====== SUPPLIED RECORDS ======

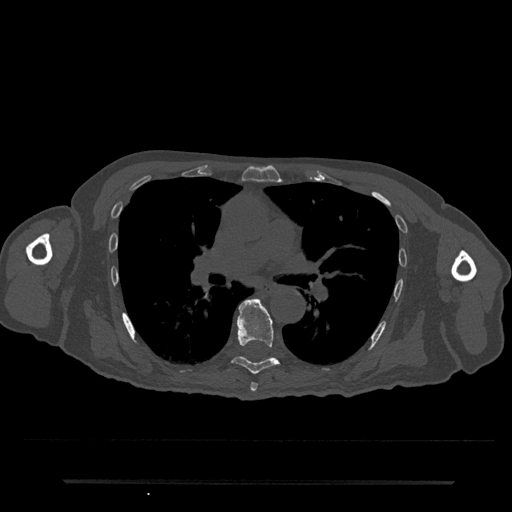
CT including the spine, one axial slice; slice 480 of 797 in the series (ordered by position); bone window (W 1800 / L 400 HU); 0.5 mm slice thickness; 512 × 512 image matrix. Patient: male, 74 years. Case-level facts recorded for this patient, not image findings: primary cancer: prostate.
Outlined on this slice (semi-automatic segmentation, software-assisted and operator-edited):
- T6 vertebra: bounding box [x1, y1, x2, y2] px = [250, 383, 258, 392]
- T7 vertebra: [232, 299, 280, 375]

======
====== SUPPLIED RECORDS ======

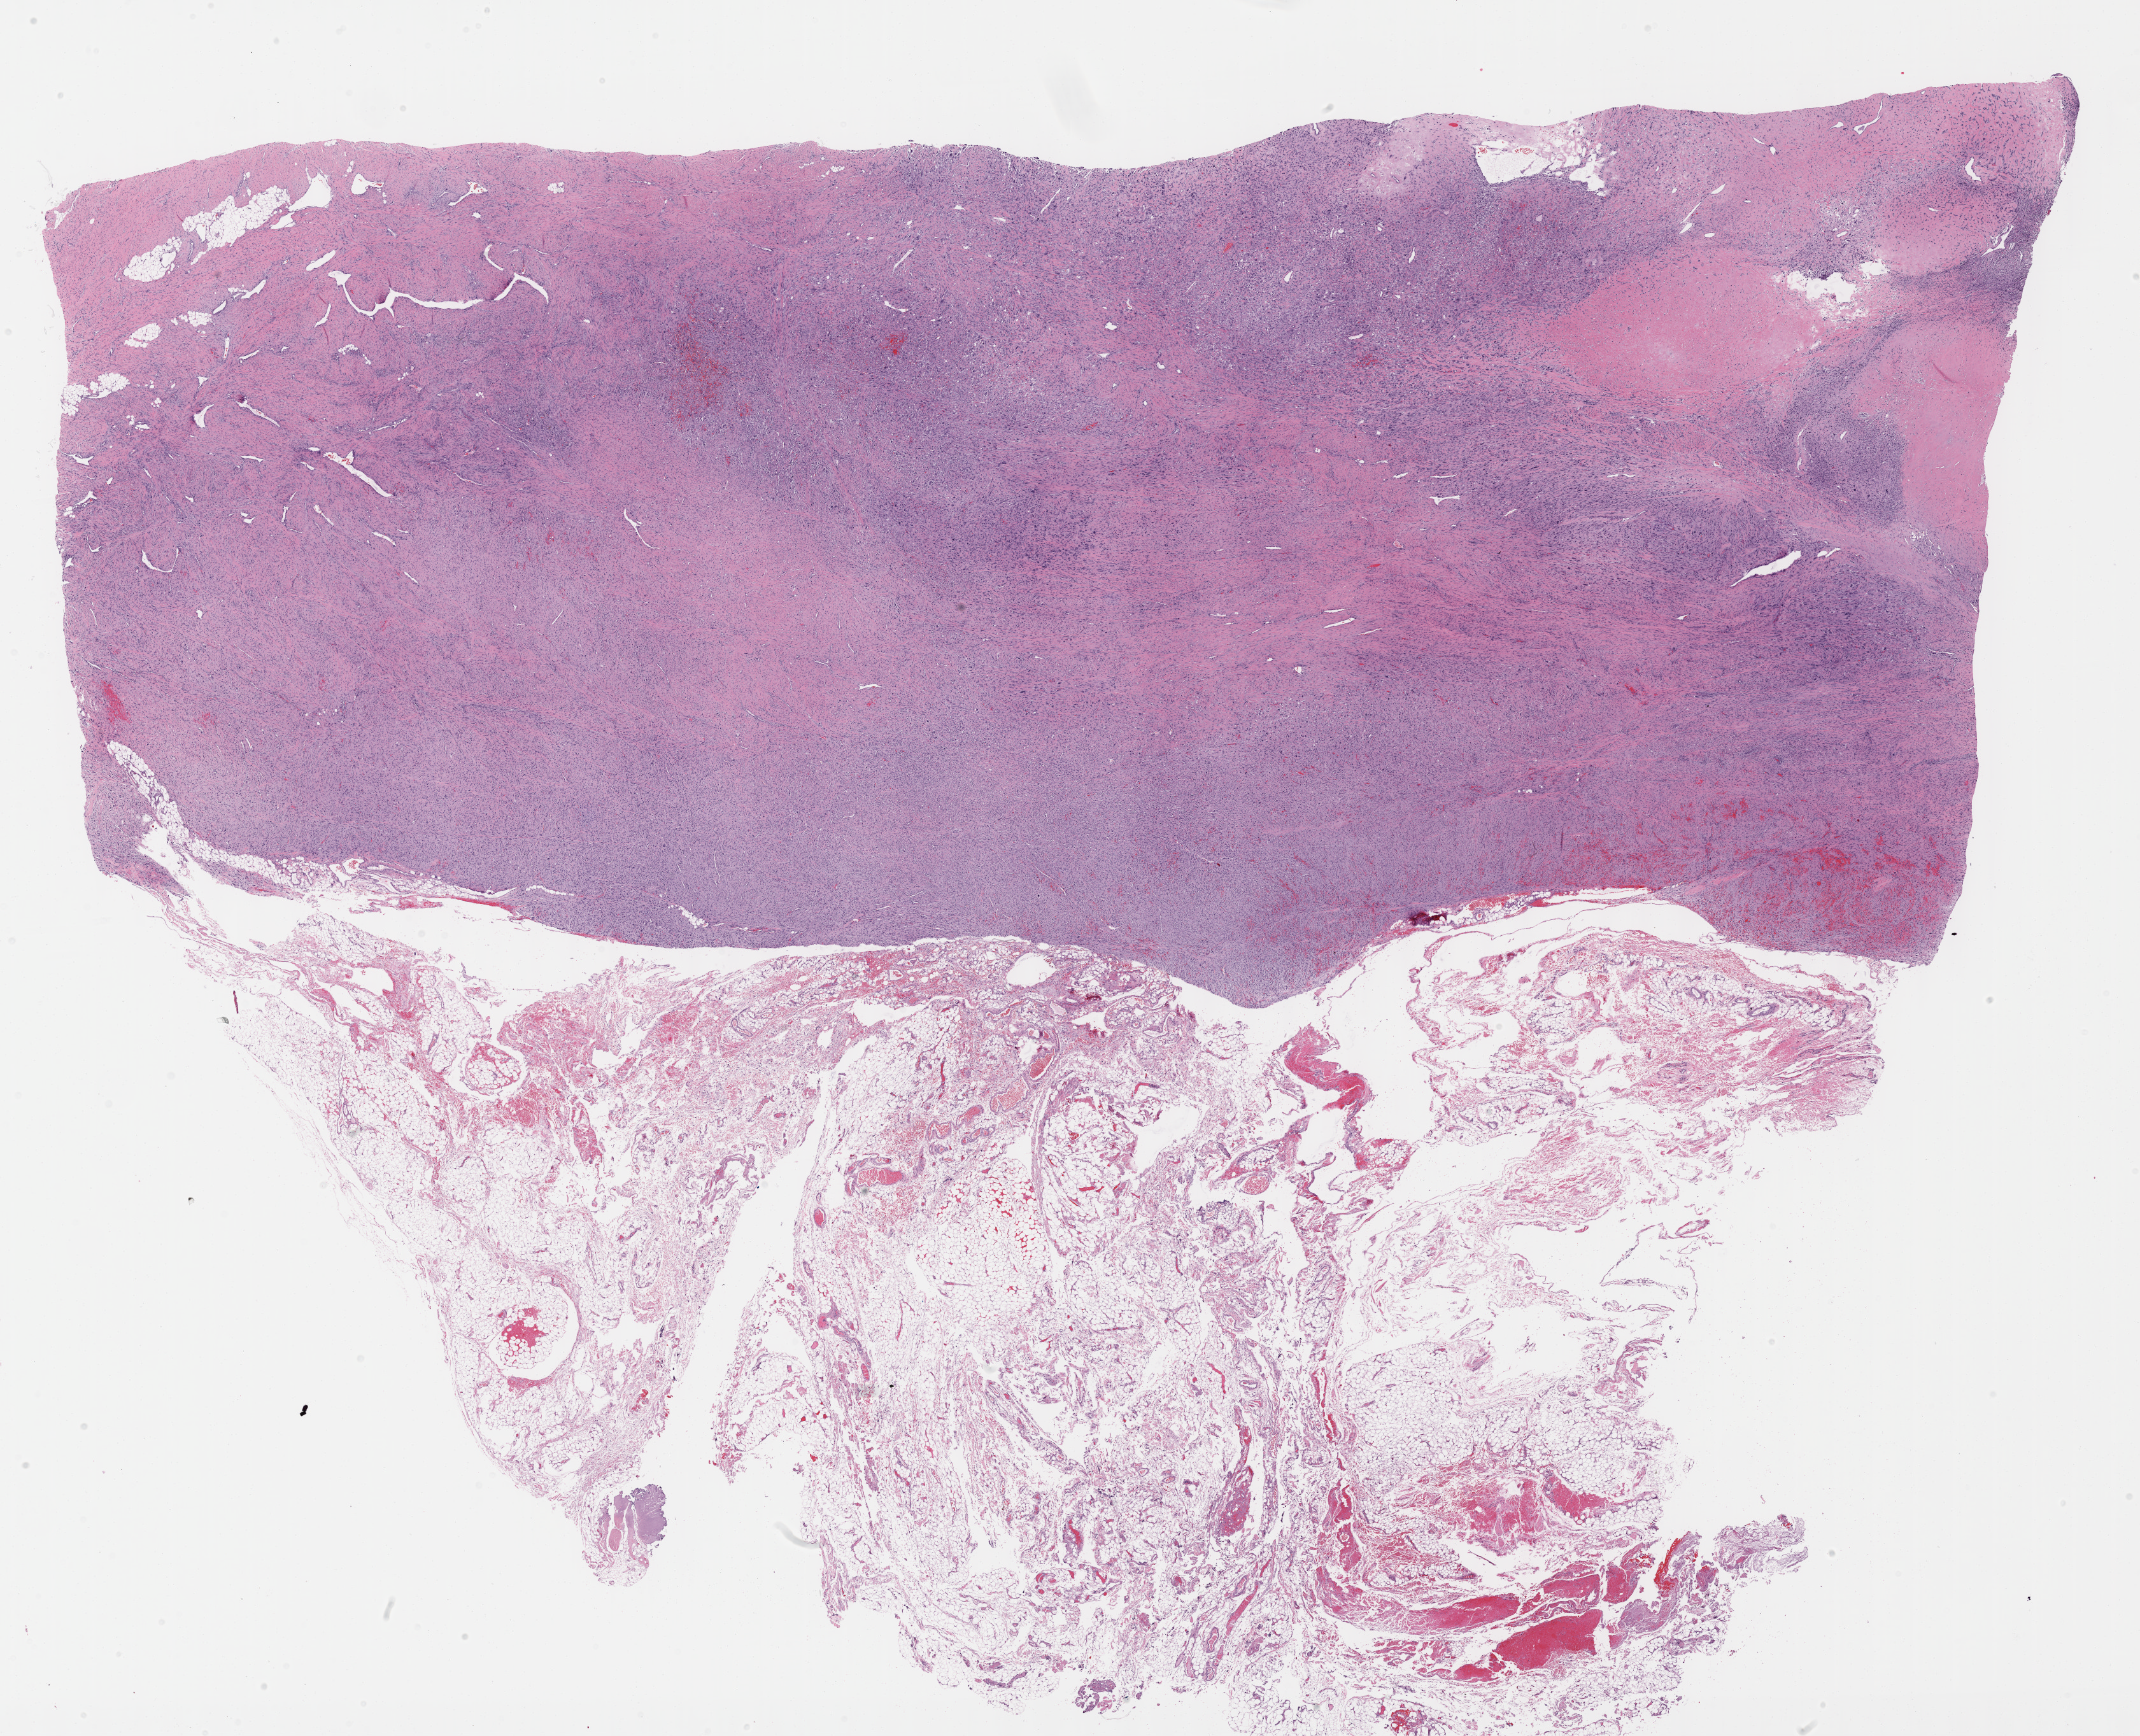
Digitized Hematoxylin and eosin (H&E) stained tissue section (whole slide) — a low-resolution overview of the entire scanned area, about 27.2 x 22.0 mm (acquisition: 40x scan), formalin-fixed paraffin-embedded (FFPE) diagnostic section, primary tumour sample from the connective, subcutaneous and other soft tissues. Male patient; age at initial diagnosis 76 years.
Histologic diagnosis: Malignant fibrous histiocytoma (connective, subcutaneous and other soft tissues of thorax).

======
====== SUPPLIED RECORDS ======

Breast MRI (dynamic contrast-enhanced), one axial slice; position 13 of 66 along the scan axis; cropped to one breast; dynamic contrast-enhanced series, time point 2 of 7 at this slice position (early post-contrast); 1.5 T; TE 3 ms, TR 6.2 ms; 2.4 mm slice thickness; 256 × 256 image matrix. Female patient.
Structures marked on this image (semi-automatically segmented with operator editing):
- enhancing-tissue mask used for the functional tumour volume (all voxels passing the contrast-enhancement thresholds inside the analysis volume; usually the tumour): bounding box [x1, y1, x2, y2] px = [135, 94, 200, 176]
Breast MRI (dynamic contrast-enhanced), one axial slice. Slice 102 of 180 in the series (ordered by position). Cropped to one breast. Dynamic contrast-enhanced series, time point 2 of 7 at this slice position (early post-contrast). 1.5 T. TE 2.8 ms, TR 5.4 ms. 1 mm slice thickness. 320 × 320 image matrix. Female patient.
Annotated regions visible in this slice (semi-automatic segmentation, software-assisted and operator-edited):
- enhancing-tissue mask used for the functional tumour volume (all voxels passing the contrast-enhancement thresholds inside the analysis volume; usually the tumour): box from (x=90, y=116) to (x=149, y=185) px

======

▸ AIM OF THE EXERCISE:
Please copy out each line of the material that contains the string "usually".

▸ EXERCISE RESPONSE:
- enhancing-tissue mask used for the functional tumour volume (all voxels passing the contrast-enhancement thresholds inside the analysis volume; usually the tumour): bounding box [x1, y1, x2, y2] px = [135, 94, 200, 176]
- enhancing-tissue mask used for the functional tumour volume (all voxels passing the contrast-enhancement thresholds inside the analysis volume; usually the tumour): box from (x=90, y=116) to (x=149, y=185) px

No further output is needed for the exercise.